Which is just as well since over half of Philippine municipalities are considered as coastal areas that rely heavily on marine resources for livelihood and protection from disasters. Additionally, fish is the number one source of protein in the country, stressing the need to protect Philippine seas even more.
4) Climbing Philippine trees mean going up more than 100 feet in the air.
Remember that year in elementary school that had trees as sections? Or maybe they were streets in your village. Apitong, Guijo, and Lauan are some examples of native trees of the Philippines that easily grow to more than 100 feet.

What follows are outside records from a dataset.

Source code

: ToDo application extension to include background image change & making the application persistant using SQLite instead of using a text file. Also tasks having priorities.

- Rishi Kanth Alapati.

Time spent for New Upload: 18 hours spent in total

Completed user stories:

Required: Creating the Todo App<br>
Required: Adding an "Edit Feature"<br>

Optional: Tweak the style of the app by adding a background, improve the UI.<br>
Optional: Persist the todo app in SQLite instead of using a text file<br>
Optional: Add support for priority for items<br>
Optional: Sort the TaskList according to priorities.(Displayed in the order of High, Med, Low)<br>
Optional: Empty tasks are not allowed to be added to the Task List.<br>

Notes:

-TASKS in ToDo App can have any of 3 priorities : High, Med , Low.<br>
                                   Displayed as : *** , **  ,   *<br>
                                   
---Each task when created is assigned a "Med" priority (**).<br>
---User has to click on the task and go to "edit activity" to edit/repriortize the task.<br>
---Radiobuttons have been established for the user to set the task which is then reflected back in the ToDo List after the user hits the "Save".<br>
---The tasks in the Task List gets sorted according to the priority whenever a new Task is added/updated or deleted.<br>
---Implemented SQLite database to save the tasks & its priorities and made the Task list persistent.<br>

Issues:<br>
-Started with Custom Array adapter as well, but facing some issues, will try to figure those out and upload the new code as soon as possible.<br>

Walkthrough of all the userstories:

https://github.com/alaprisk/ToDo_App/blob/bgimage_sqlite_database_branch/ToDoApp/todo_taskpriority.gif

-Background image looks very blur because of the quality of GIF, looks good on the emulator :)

Unfortunately, these native trees are also on track for extinction.
Not only are logging, mining, and kaingin rapidly destroying the abysmal 22% forest cover we have left, these are being replaced with non-native invasive species such as Mahogany, Acacia, and Gmelina.
These exotic trees are suited more for logging than restoring the health of original forests. Trees such as Mahogany can alter the composition of their surrounding soil and discourage the growth of other wildlife, reducing a forest’s biodiversity levels.
Not to mention not providing a habitat for the next item on the list.
5) We are the only country that has this Eagle.
The Philippine Eagle is endemic to the Philippines. Photo by Klaus Nigge.
This is the critically endangered Philippine Eagle. The largest of its kind in the world, it reaches 3 feet in height and boasts a 7 foot wingspan. That’s enough to wrap you up with three painful hugs at the same time. It is, in our slightly biased opinion, the most majestic example of wildlife in the world.
As apex predators, Philippine Eagles are at the top of the food chain with flying lemurs, snakes, smaller birds, and even monkeys in their diet. Their local name, Haring Ibon, indicates just how undisputed they are as kings of Philippine forests.
And as kings, the only thing that can bring them down is a fellow top predator, humans. Through a century of hunting and destroying its habitat of primary forests with native trees, humans have reduced their number to 300 pairs in the wild. With each pair needing an estimated 100,000 square km of healthy forests, Philippine Eagles are finding it harder each year to feed and breed.
To date, thousands of species are still waiting to be discovered in the Philippines. Some will surely look weird while some will have even more bizarre behaviors, but all are important in maintaining the environment. Let’s keep them alive in the wild and out of cages.